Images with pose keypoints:
○ ○ ○ ○ ○ ○ ○

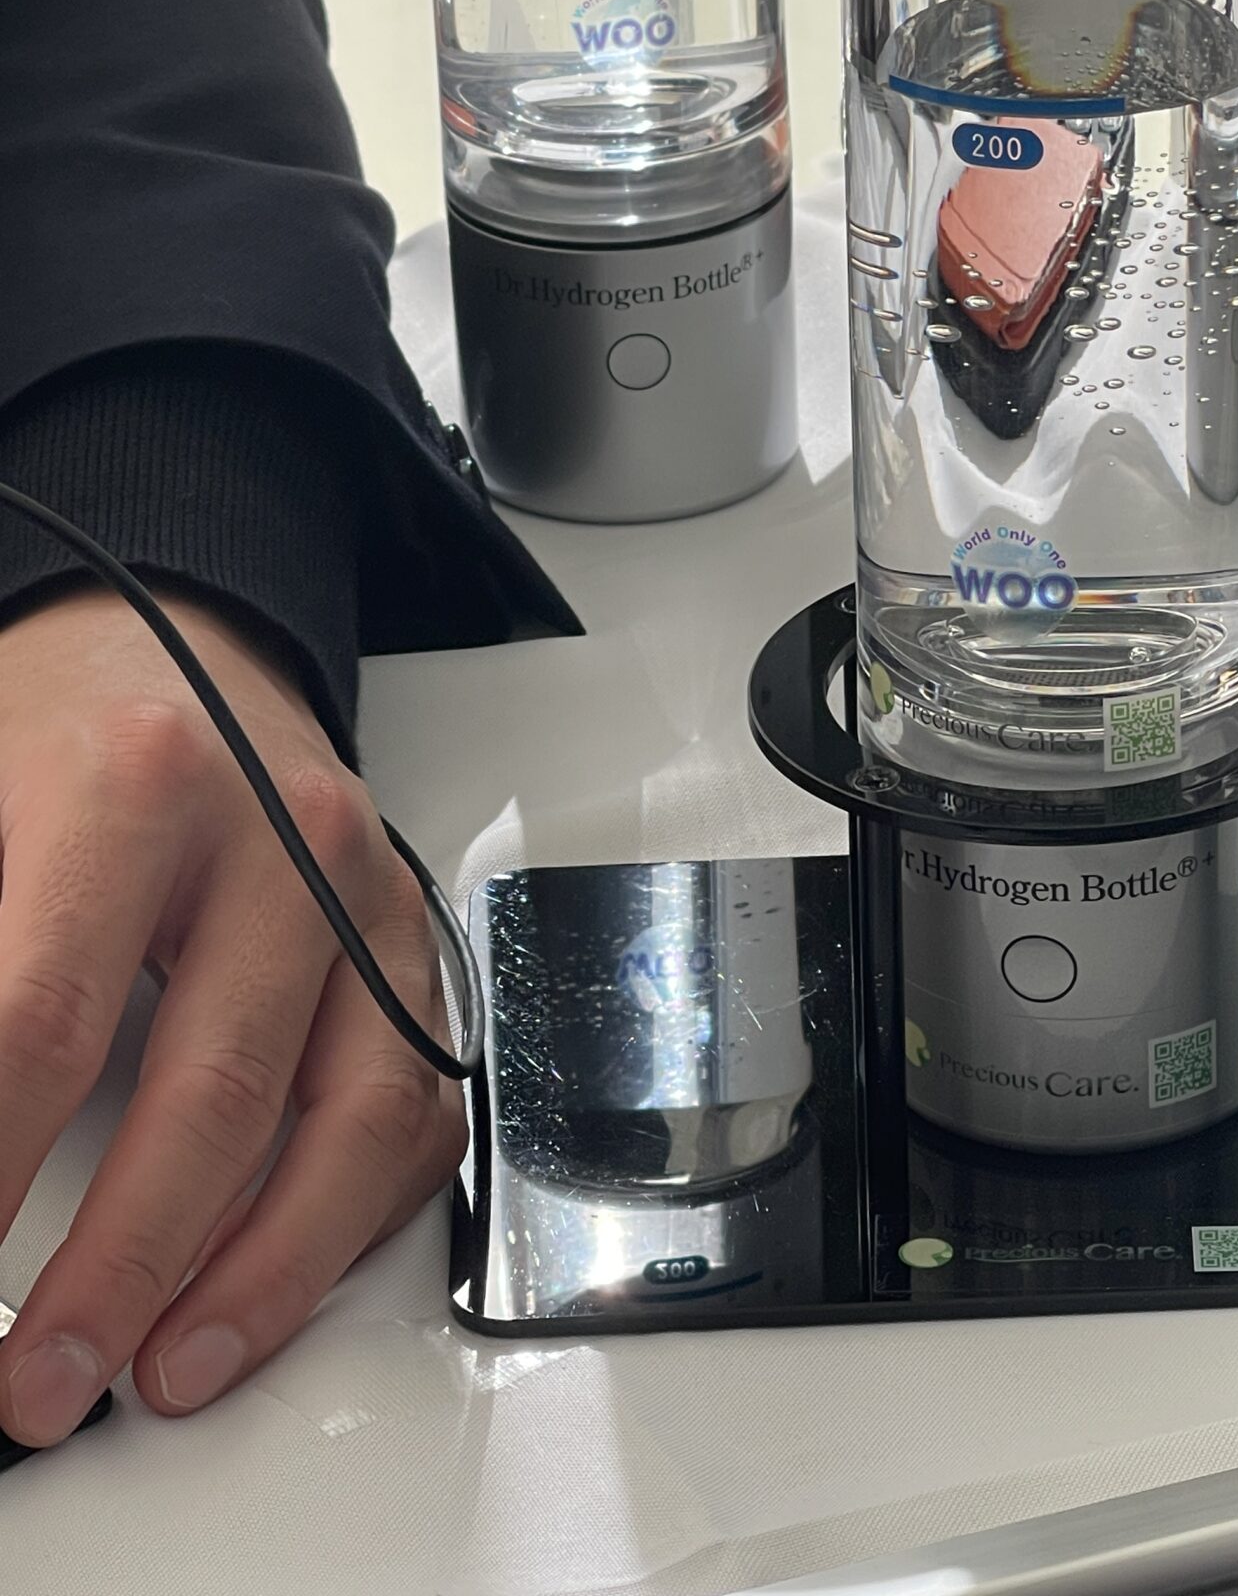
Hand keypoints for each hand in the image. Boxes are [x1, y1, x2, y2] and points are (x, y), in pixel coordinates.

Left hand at [0, 587, 464, 1440]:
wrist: (188, 646)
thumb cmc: (63, 728)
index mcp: (138, 782)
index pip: (43, 1014)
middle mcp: (282, 837)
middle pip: (213, 1091)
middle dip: (120, 1268)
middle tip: (37, 1378)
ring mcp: (365, 896)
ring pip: (352, 1118)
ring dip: (260, 1277)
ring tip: (168, 1369)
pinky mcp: (412, 947)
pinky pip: (413, 1112)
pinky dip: (350, 1224)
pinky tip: (265, 1289)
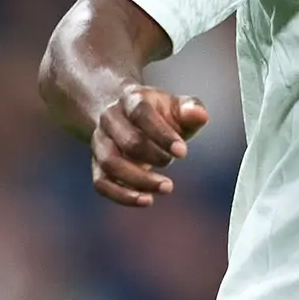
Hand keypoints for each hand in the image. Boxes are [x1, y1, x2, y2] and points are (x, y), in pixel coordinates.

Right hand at [89, 87, 209, 206]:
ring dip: (139, 180)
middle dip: (153, 156)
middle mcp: (110, 120)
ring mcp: (100, 143)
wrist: (126, 117)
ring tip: (166, 187)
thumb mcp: (175, 106)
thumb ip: (190, 109)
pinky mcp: (97, 165)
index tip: (183, 152)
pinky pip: (102, 183)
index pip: (141, 114)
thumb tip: (201, 115)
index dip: (161, 134)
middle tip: (172, 163)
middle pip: (127, 141)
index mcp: (130, 99)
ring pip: (110, 163)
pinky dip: (123, 196)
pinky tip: (146, 200)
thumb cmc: (158, 115)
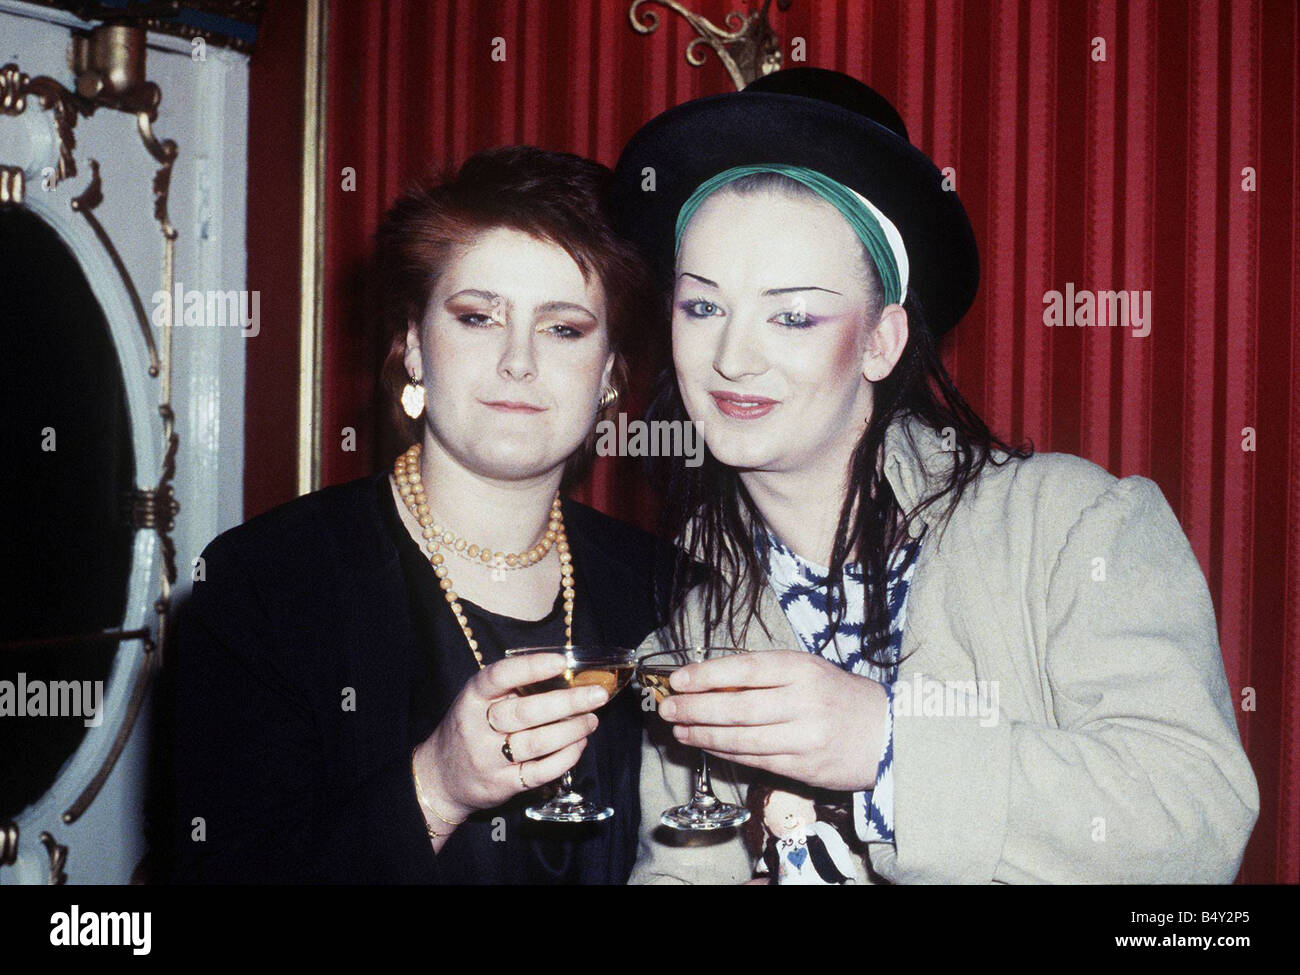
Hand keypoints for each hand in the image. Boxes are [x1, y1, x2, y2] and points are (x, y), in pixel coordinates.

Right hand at [413, 653, 607, 825]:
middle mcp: (477, 727)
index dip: (530, 667)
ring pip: (537, 743)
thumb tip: (566, 675)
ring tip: (592, 719)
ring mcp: (489, 759)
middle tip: (597, 694)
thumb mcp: (478, 702)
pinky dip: (565, 758)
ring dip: (572, 730)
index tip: (561, 661)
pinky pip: (540, 772)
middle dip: (567, 702)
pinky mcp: (502, 785)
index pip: (498, 676)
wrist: (440, 778)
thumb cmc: (470, 729)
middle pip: (525, 712)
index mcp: (472, 698)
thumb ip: (510, 690)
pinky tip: (579, 745)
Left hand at [657, 650, 886, 791]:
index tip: (678, 680)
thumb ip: (765, 675)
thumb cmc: (838, 697)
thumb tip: (711, 682)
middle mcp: (804, 702)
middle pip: (738, 707)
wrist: (886, 734)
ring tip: (679, 731)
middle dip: (696, 708)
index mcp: (802, 669)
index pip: (745, 669)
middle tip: (668, 708)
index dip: (707, 675)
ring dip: (704, 735)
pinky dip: (725, 753)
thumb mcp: (808, 671)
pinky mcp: (805, 767)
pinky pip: (755, 760)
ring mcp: (805, 737)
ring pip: (743, 738)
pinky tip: (705, 746)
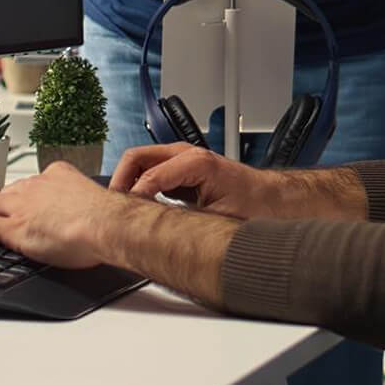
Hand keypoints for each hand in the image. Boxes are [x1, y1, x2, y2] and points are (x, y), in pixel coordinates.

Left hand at [0, 160, 122, 267]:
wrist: (106, 224)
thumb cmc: (108, 219)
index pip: (32, 184)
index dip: (25, 197)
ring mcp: (22, 205)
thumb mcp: (91, 202)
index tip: (25, 205)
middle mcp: (36, 184)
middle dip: (2, 206)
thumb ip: (80, 204)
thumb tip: (85, 218)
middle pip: (9, 192)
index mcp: (58, 174)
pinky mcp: (12, 227)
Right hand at [110, 143, 275, 218]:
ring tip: (122, 209)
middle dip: (120, 182)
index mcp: (195, 162)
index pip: (148, 176)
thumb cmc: (253, 205)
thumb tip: (155, 231)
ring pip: (140, 161)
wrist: (272, 199)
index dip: (132, 199)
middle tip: (113, 210)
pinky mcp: (181, 167)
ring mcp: (182, 157)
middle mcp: (186, 153)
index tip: (122, 219)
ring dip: (127, 182)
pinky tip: (137, 206)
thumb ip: (183, 220)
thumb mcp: (217, 218)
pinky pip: (150, 169)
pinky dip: (137, 184)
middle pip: (136, 157)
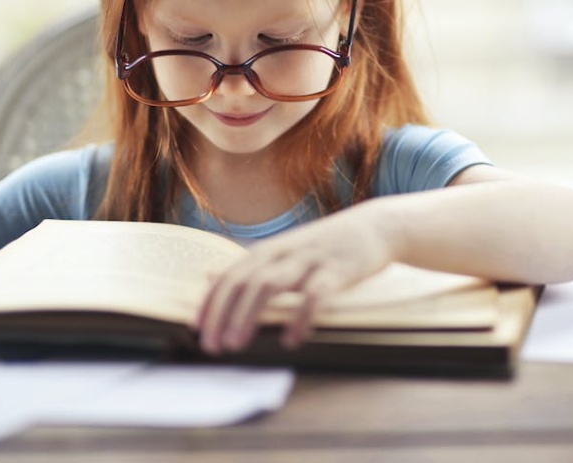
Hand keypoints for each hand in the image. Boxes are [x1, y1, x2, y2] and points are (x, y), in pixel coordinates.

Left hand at [195, 208, 396, 353]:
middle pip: (243, 281)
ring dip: (249, 315)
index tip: (197, 330)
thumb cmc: (325, 246)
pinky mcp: (337, 270)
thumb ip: (250, 266)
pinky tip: (292, 339)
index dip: (211, 302)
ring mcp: (309, 259)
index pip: (230, 276)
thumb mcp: (284, 251)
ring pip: (269, 284)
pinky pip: (315, 295)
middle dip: (222, 313)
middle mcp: (283, 252)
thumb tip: (211, 276)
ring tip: (237, 344)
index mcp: (268, 251)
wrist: (374, 227)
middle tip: (212, 346)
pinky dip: (300, 317)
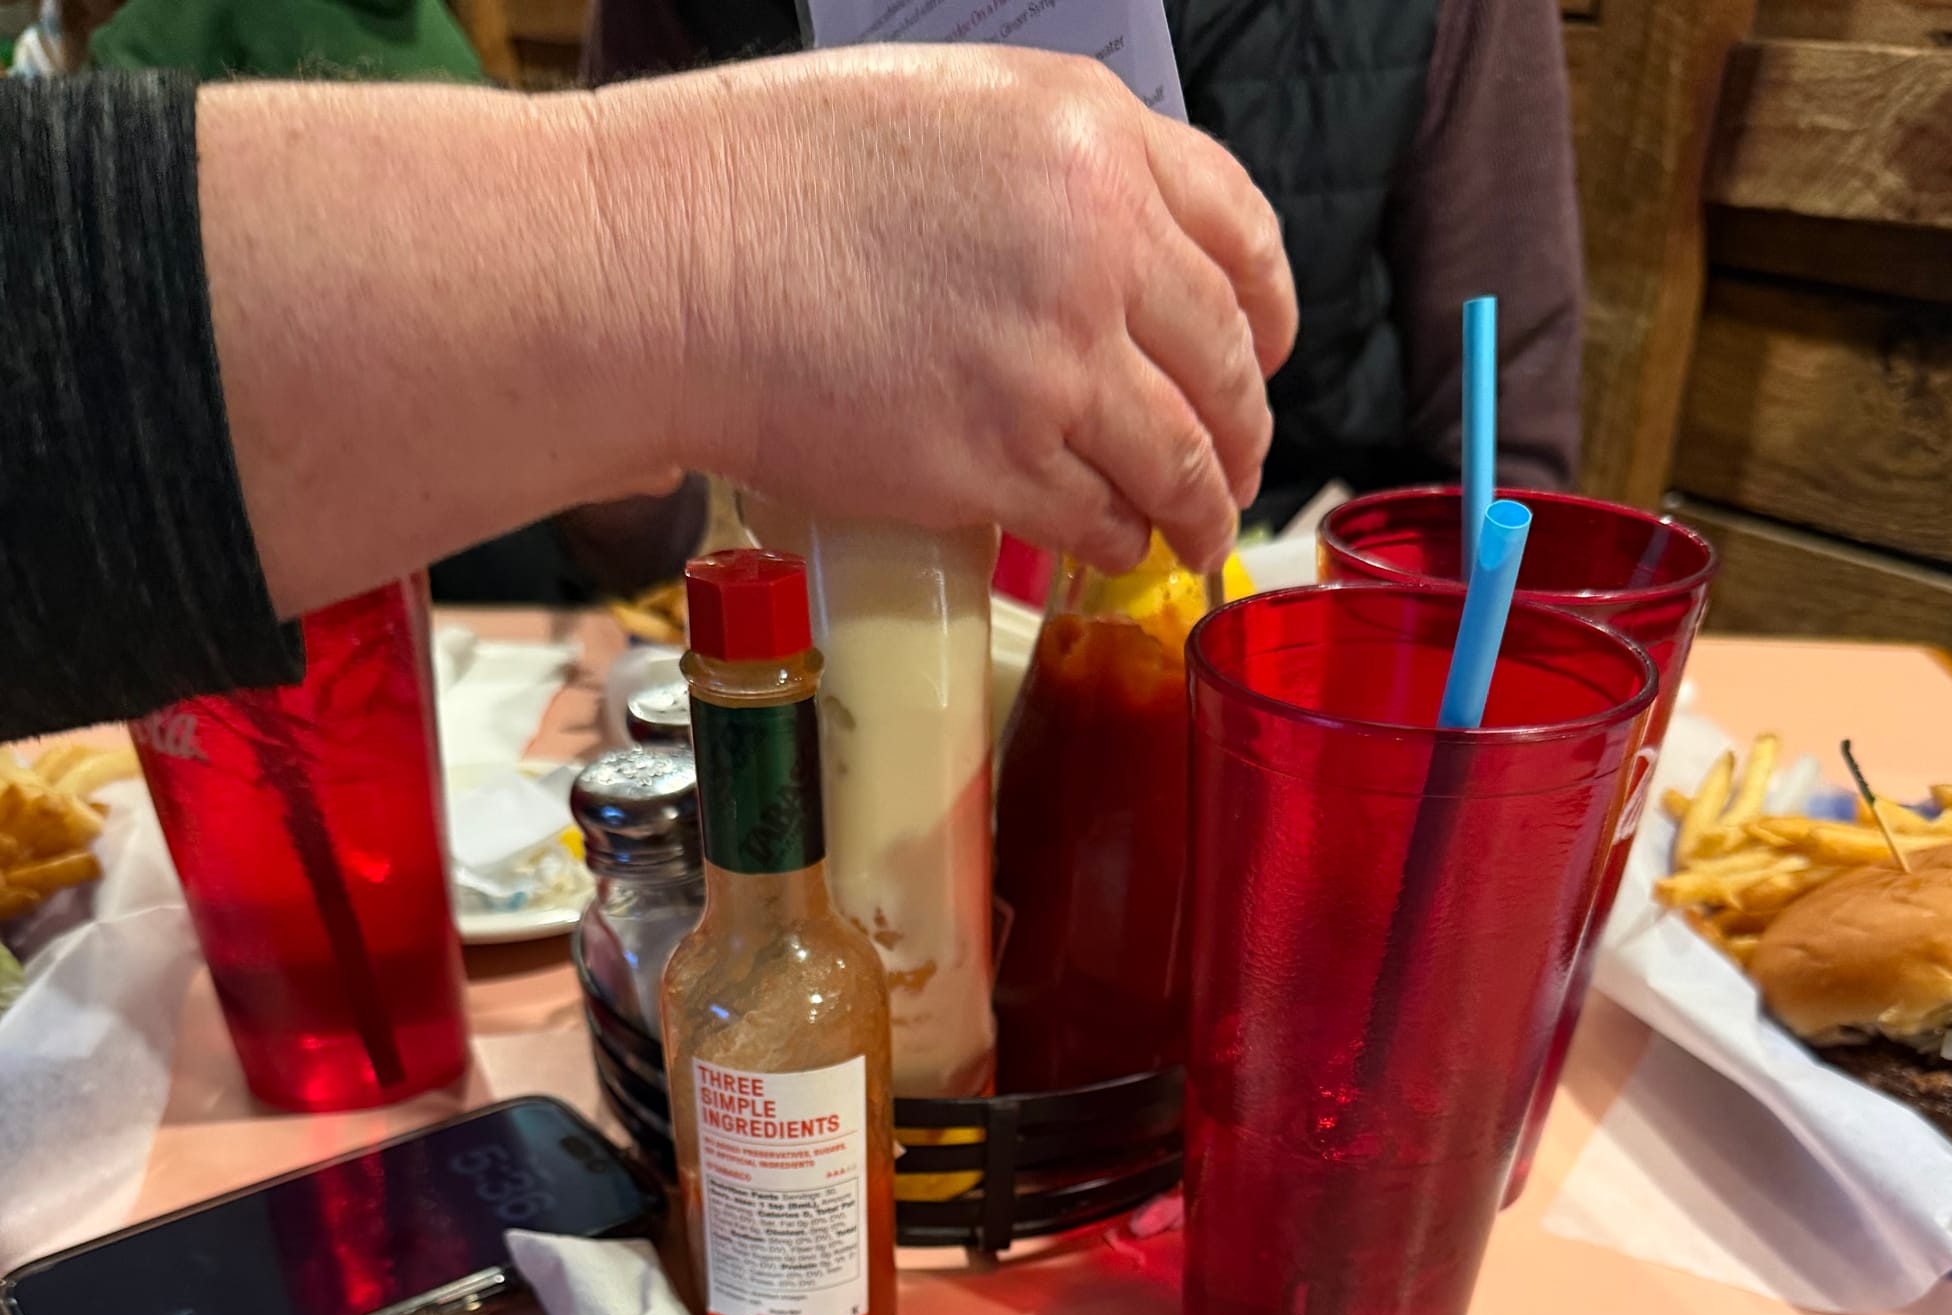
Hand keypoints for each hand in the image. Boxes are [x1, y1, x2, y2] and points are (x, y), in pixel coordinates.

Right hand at [591, 47, 1296, 574]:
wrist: (670, 261)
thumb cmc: (765, 187)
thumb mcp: (944, 117)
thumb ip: (1049, 181)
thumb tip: (1108, 269)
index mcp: (1088, 135)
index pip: (1240, 230)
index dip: (1268, 311)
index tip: (1266, 354)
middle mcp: (1094, 239)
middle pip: (1225, 359)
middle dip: (1242, 429)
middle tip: (1234, 467)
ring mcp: (1052, 357)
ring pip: (1180, 457)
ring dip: (1198, 507)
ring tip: (1190, 535)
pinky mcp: (998, 457)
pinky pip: (1101, 518)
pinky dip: (1118, 543)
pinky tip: (1111, 547)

○ ○ ○ ○ ○ ○ ○

■ Goal of the exercise
Images stay out, but the rest of the data above must be repeated exactly.

■ Exercise result
Hand keypoints for each hand in the image. Boxes are [x1, y1, x2, y2] and points are (x, y), in pixel coordinates.

Left hand at [0, 587, 464, 1440]:
wrist: (188, 646)
thumb cmc: (63, 728)
index mcp: (138, 782)
index pip: (43, 1014)
middle mcp: (282, 837)
middle pip: (213, 1091)
middle dip: (120, 1268)
middle tip: (37, 1378)
ring mcp: (365, 896)
ring pip: (352, 1118)
ring dip: (260, 1277)
ring tip: (168, 1369)
pinky mcp: (412, 947)
pinky pip: (413, 1112)
pinky dip: (350, 1224)
pinky tip: (265, 1289)
Hand keypoints for each hand in the image. Boxes are [x1, y1, x2, y2] and points are (x, y), in pixel coordinates.

Right hand at [89, 87, 209, 206]:
ring dip: (139, 180)
middle dip: (153, 156)
middle mcp: (110, 120)
ring mcp: (100, 143)
wrist: (126, 117)
ring tip: (166, 187)
thumb mcp: (175, 106)
thumb ip: (190, 109)
pinky mcp: (97, 165)
index tip: (183, 152)
pinky pip: (102, 183)
index pip: (141, 114)
thumb tip: (201, 115)
index dip: (161, 134)
middle tip: (172, 163)
middle pip: (127, 141)
index mcp: (130, 99)
ring pip: (110, 163)
pinky dip: (123, 196)
pinky tip: (146, 200)
thumb cmc: (158, 115)
Hand keypoints for each hand in the image. Boxes are [x1, y1, x2, y2] and points are (x, y), in pixel coordinates.

Right hand at [413, 653, 607, 825]:
middle mcp: (477, 727)
index dip: (530, 667)
ring pip: (537, 743)
thumb tip: (566, 675)
ring tip: (592, 719)
ring mcp: (489, 759)
middle tip: (597, 694)
thumb mcp: (478, 702)
pinky dip: (565, 758)
ring dip: (572, 730)
index tip: (561, 661)
pinky pip: (540, 772)
middle dip: (567, 702)
pinky mcp: (502, 785)
index pip: (498, 676)
wrist: (440, 778)
thumb cmc: (470, 729)
middle pip: (525, 712)
index mcp: (472, 698)
thumb ip: (510, 690)
pinky tip: (579, 745)
Left hand at [657, 650, 886, 791]:
index tip: (678, 680)
thumb ip: (765, 675)
thumb cmc: (838, 697)
thumb tip: (711, 682)
middle mcp: (804, 702)
middle pip: (738, 707)
wrist: (886, 734)
ring tip: (679, 731)
middle dip: (696, 708)
index mcp: (802, 669)
index pip: (745, 669)
middle tip: (668, 708)
index dip: (707, 675)
ring dip: (704, 735)
pinky dip: (725, 753)
thumb mcp: (808, 671)
pinky mcp: (805, 767)
pinky pip: (755, 760)
ring mcp: (805, 737)
ring pip: (743, 738)
pinky tip: (705, 746)
Hand keypoints for each hand in the image. Boxes are [x1, y1, x2, y2] and points are (x, y), in pixel coordinates.

Left hand at [0, 160, 122, 267]:
wrist: (106, 224)
thumb cmc: (108, 219)
index pip: (32, 184)
index dip: (25, 197)
ring mcp: (22, 205)
thumb mcp: (91, 202)
index tip: (25, 205)
middle mcp: (36, 184)
middle dip: (2, 206)
thumb ip: (80, 204)
thumb tip: (85, 218)
middle pip: (9, 192)
index mcp: (58, 174)
pinky mcp: (12, 227)
Right hand at [110, 143, 275, 218]:
ring tip: (122, 209)
middle dip: (120, 182)
index mcp: (195, 162)
index pip: (148, 176)
thumb cmc: (253, 205)
thumb tip: (155, 231)
ring pip: (140, 161)
wrist: (272, 199)
index dip: (132, 199)
middle tip: (113, 210)
pinky mcp: (181, 167)
ring mcp: (182, 157)
middle mcp: (186, 153)
index tip: (122, 219)
ring dip: (127, 182)
pinky tip: (137, 206)
thumb ip: (183, 220)
thumb mcp: (217, 218)
pinky pip: (150, 169)
pinky dip: (137, 184)
middle pip: (136, 157)
Hand keypoints for each hand in the image. Boxes are [x1, y1, x2, y2] and points are (x, y), in pixel coordinates.

Left hand at [195, 208, 396, 353]:
middle pip: (243, 281)
ring dip: (249, 315)
index tip: (197, 330)
thumb cmc: (325, 246)
pinky mcp: (337, 270)
thumb ip: (250, 266)
pinky tip: (292, 339)
index dip: (211, 302)
ring mcp: (309, 259)
index pip: (230, 276)
thumb mcp: (284, 251)
ring pip: (269, 284)
pinky pip: (315, 295)
middle dip: (222, 313)
middle mcp: (283, 252)
thumb tip: (211, 276)
ring tip: (237, 344)
index mcp: (268, 251)
wrist: (374, 227)
middle tip: (212, 346)
pinky dip: (300, 317)
Hand keypoints for each hand in the image. Boxes are [x1, y1, x2, y2] and points are (x, y), in pixel coordinates.

Right hand at [591, 47, 1296, 574]:
wrist: (670, 261)
thumb cmc: (765, 187)
thumb mcp: (944, 117)
thumb ip: (1049, 181)
thumb tip: (1108, 269)
index mcp: (1088, 135)
index pip: (1240, 230)
index dip: (1268, 311)
index tip: (1266, 354)
middle mcp: (1094, 239)
middle pip: (1225, 359)
middle dip: (1242, 429)
middle tip: (1234, 467)
ring mcp: (1052, 357)
ring pip: (1180, 457)
ring dip: (1198, 507)
ring tip: (1190, 535)
pinky mcp: (998, 457)
pinky pip: (1101, 518)
pinky dip: (1118, 543)
pinky tip: (1111, 547)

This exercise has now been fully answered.